Head of Delegation of the EU in Kenya, Eric Van der Linden, said the two parties should not place conditions over individuals expected to join the coalition cabinet.

“We as friends of Kenya want an effective government to enable it serve the nation and end the anxiety,” said Linden. He said tension that had gripped the country following the delay in naming the cabinet was not healthy.

“Our appeal to both sides is that they engage in honest discussions on the matter,” Linden said. The team had also met Raila Tuesday over the cabinet stalemate.

US ambassador Michael Ranneberger joined the international calls on Kenya’s leaders to quickly resolve a protracted political crisis as new protests broke out Wednesday in the capital.

Ranneberger put pressure on Kibaki and Odinga to form a coalition government, saying Kenya’s relationship with the US depends on implementation of the stalled power-sharing accord.

“If the political accord is not implemented, it will make it difficult, if not impossible, for us to work in Kenya,” he said Wednesday, joining the international calls for quick formation of a cabinet to govern Kenya, a key ally in the war against terrorism.

“The whole US relationship with Kenya depends on the implementation of this political accord.
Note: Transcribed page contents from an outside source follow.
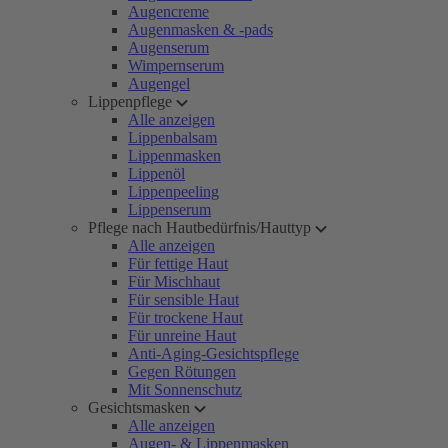
Augencreme
Augenmasken & -pads
Augenserum
Wimpernserum
Augengel
Lippenpflege
Alle anzeigen
Lippenbalsam
Lippenmasken
Lippenöl
Lippenpeeling
Lippenserum
Pflege nach Hautbedürfnis/Hauttyp
Alle anzeigen
Für fettige Haut
Für Mischhaut
Für sensible Haut
Für trockene Haut
Für unreine Haut
Anti-Aging-Gesichtspflege
Gegen Rötungen
Mit Sonnenschutz
Gesichtsmasken
Alle anzeigen
Augen- & Lippenmasken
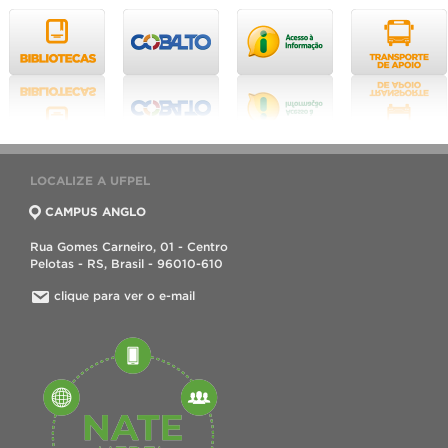
LOCALIZE A UFPEL
CAMPUS ANGLO
Rua Gomes Carneiro, 01 - Centro
Pelotas - RS, Brasil - 96010-610
clique para ver o e-mail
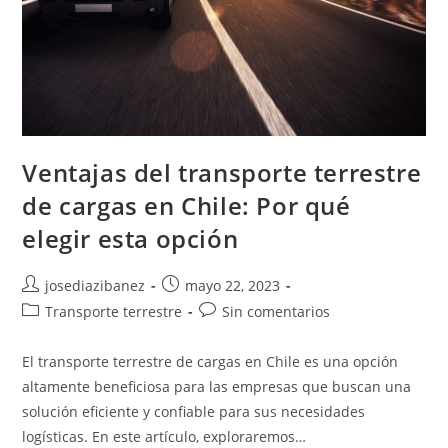
Ventajas del transporte terrestre
de cargas en Chile: Por qué
elegir esta opción
Autor
Publicación
josediazibanez
mayo 22, 2023
de
de
Categoría
Comentarios
Transporte terrestre
Sin comentarios
la
la
de
de
entrada:
entrada:
la
la
El transporte terrestre de cargas en Chile es una opción
entrada:
entrada:
altamente beneficiosa para las empresas que buscan una
solución eficiente y confiable para sus necesidades
logísticas. En este artículo, exploraremos…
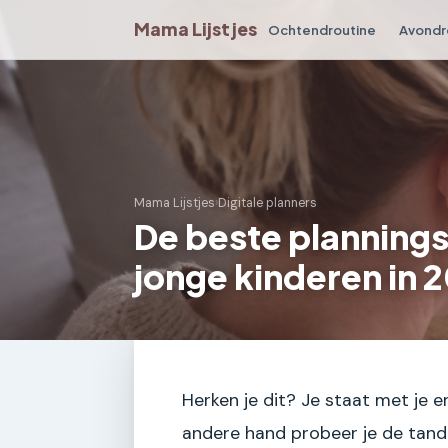
Mama Lijstjes
Ochtendroutine
Avondr
Mama Lijstjes
›
Digitale planners
De beste planning
jonge kinderen in 
Herken je dit? Je staat met je
andere hand probeer je de tandp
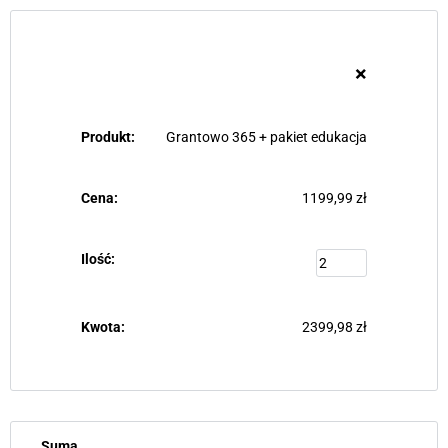
×
Grantowo 365 + pakiet edukacja
1199,99
zł
2399,98
zł
Suma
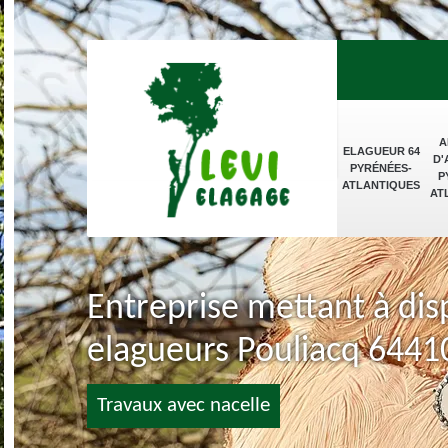
A
ELAGUEUR 64
D'
PYRÉNÉES-
P
ATLANTIQUES
AT
Entreprise mettant à dis
elagueurs Pouliacq 6441
Travaux avec nacelle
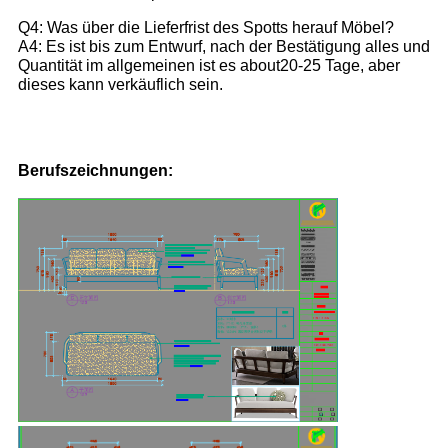
Q4: Was über die Lieferfrist des Spotts herauf Möbel?
A4: Es ist bis zum Entwurf, nach der Bestätigung alles und
Quantität im allgemeinen ist es about20-25 Tage, aber
dieses kann verkäuflich sein.
Berufszeichnungen:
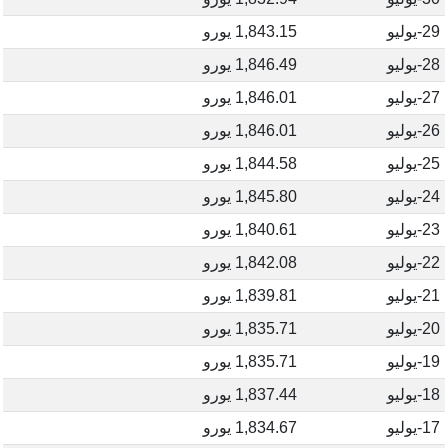
29-يوليو
1,843.15 يورو
28-يوليو
1,846.49 يورو
27-يوليو
1,846.01 يورو
26-يوليو
1,846.01 يورو
25-يوليو
1,844.58 يورو
24-يوليو
1,845.80 يورو
23-يوليو
1,840.61 يورو
22-يوليو
1,842.08 يورو
21-يوليو
1,839.81 يورو
20-يوليو
1,835.71 يورو
19-يوليو
1,835.71 يورو
18-يوليو
1,837.44 يورو
17-يوليو
1,834.67 يورو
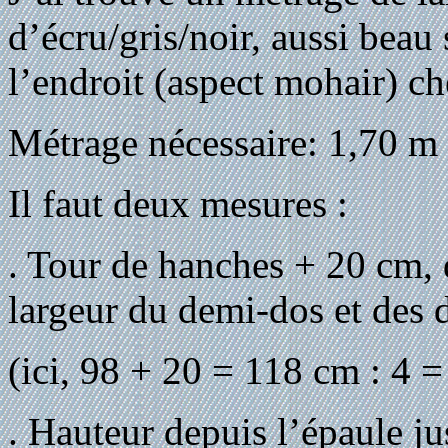
d’écru/gris/noir, aussi beau 
l’endroit (aspect mohair) c
Métrage nécessaire: 1,70 m 
Il faut deux mesures :
. Tour de hanches + 20 cm, d
largeur du demi-dos et des 
(ici, 98 + 20 = 118 cm : 4 =
. Hauteur depuis l’épaule j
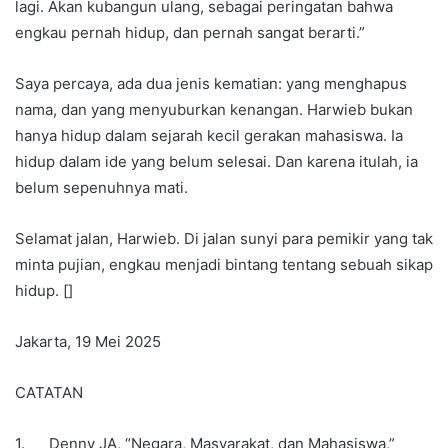
lagi. Akan kubangun ulang, sebagai peringatan bahwa
engkau pernah hidup, dan pernah sangat berarti.”
Saya percaya, ada dua jenis kematian: yang menghapus
nama, dan yang menyuburkan kenangan. Harwieb bukan
hanya hidup dalam sejarah kecil gerakan mahasiswa. Ia
hidup dalam ide yang belum selesai. Dan karena itulah, ia
belum sepenuhnya mati.
Selamat jalan, Harwieb. Di jalan sunyi para pemikir yang tak
minta pujian, engkau menjadi bintang tentang sebuah sikap
hidup. []
Jakarta, 19 Mei 2025
CATATAN
1. Denny JA, “Negara, Masyarakat, dan Mahasiswa,”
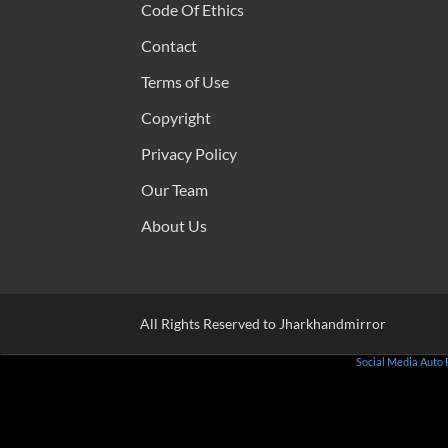
Code Of Ethics
Contact
Terms of Use
Copyright
Privacy Policy
Our Team
About Us
All Rights Reserved to Jharkhandmirror
Social Media Auto 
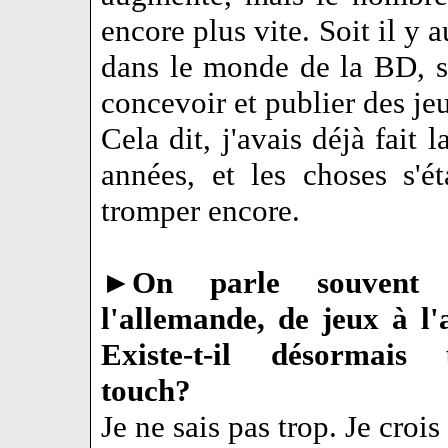
encore plus vite. Soit il y 
dans le monde de la BD, so
concevoir et publier des jeu
Cela dit, j'avais déjà fait
années, et les choses s'é
tromper encore.
►
On parle souvent
l'allemande, de jeux à l
Existe-t-il désormais
touch?
Je ne sais pas trop. Je croi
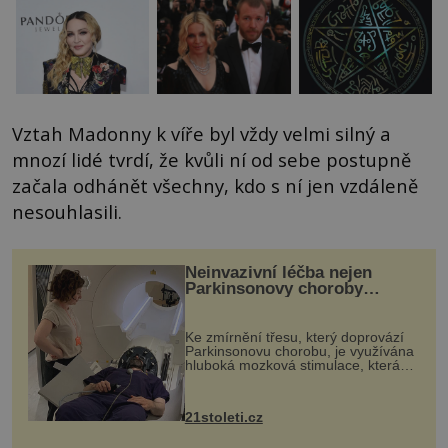
Vztah Madonny k víře byl vždy velmi silný a
mnozí lidé tvrdí, že kvůli ní od sebe postupně
začala odhánět všechny, kdo s ní jen vzdáleně
nesouhlasili.
Neinvazivní léčba nejen
Parkinsonovy choroby
pomocí ultrazvukové
„helmy“
Ke zmírnění třesu, který doprovází
Parkinsonovu chorobu, je využívána
hluboká mozková stimulace, která
však vyžaduje vysoce invazivní
zákrok. Ultrazvuk zase není vhodný
k dostatečně přesnému zacílení ...
21stoleti.cz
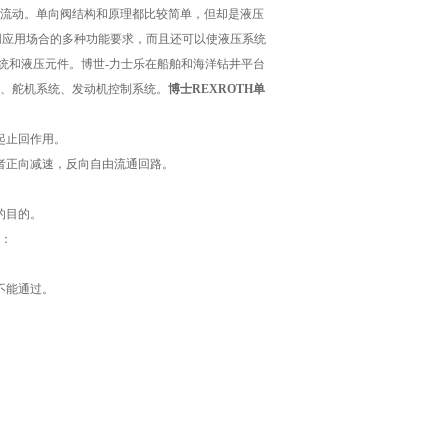
流动。单向阀结构和原理都比较简单，但却是液压
同应用场合的多种功能要求，而且还可以使液压系统
系统和液压元件。博世-力士乐在船舶和海洋钻井平台
、舵机系统、发动机控制系统。
博士REXROTH单
起止回作用。
者正向减速，反向自由流通回路。
的目的。
：
不能通过。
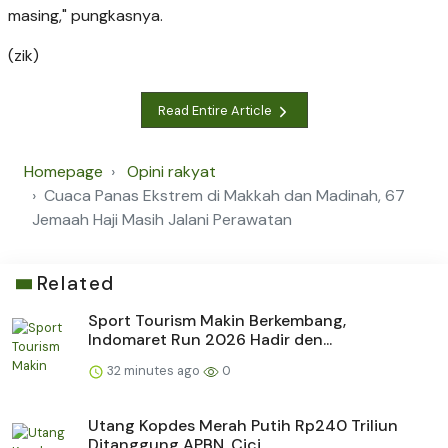
masing," pungkasnya.
(zik)
Read Entire Article
Homepage
Opini rakyat
Cuaca Panas Ekstrem di Makkah dan Madinah, 67
Jemaah Haji Masih Jalani Perawatan
Related
Sport Tourism Makin Berkembang,
Indomaret Run 2026 Hadir den...
32 minutes ago
0
Utang Kopdes Merah Putih Rp240 Triliun
Ditanggung APBN, Cici...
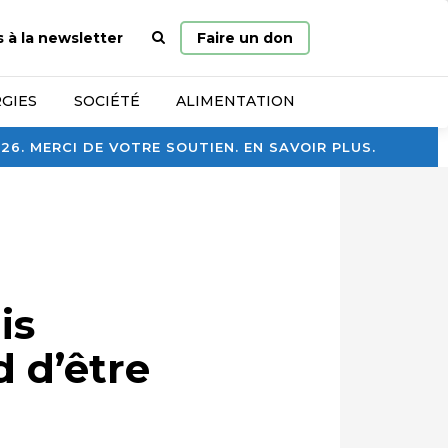
Page
s à la newsletter
Faire un don
d’accueil
GIES
SOCIÉTÉ
ALIMENTATION
. MERCI DE VOTRE SOUTIEN. EN SAVOIR PLUS.
is
 d’être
We think it will be implemented,” Ranneberger said. “But if it is not, for whatever reason, then that would affect the whole relationship, and therefore it would have a huge impact on Kenya.”

Ranneberger said he met Tuesday with President Kibaki and Odinga and remains convinced the two will reach an agreement.

British Foreign Secretary David Miliband said Wednesday he was “dismayed” by the stalling of the talks on power-sharing and urged the country’s leaders to agree a cabinet so it can move on.

“All sides must be prepared to make concessions to allow this to happen, including President Kibaki’s supporters ceding some powerful portfolios.”

Canadian Foreign Minister Maxime Bernier called for a quick solution to the cabinet impasse and urged the two leaders to implement the accord soonest.

“I call upon President Kibaki and Prime Minister-designate Odinga to proceed in good faith to implement that agreement, which included the establishment of a coalition cabinet,” Bernier said.

Ambassadors from the African Union (AU) also emphasised the need for “quick concessions” to break the current deadlock.

“We are concerned over what has been happening in the last three months in this country. When the agreement was signed we were hoping things were going to be better, but what we are continuing to witness is very worrying,” said Tadumi Ono’okoko, the dean of AU ambassadors.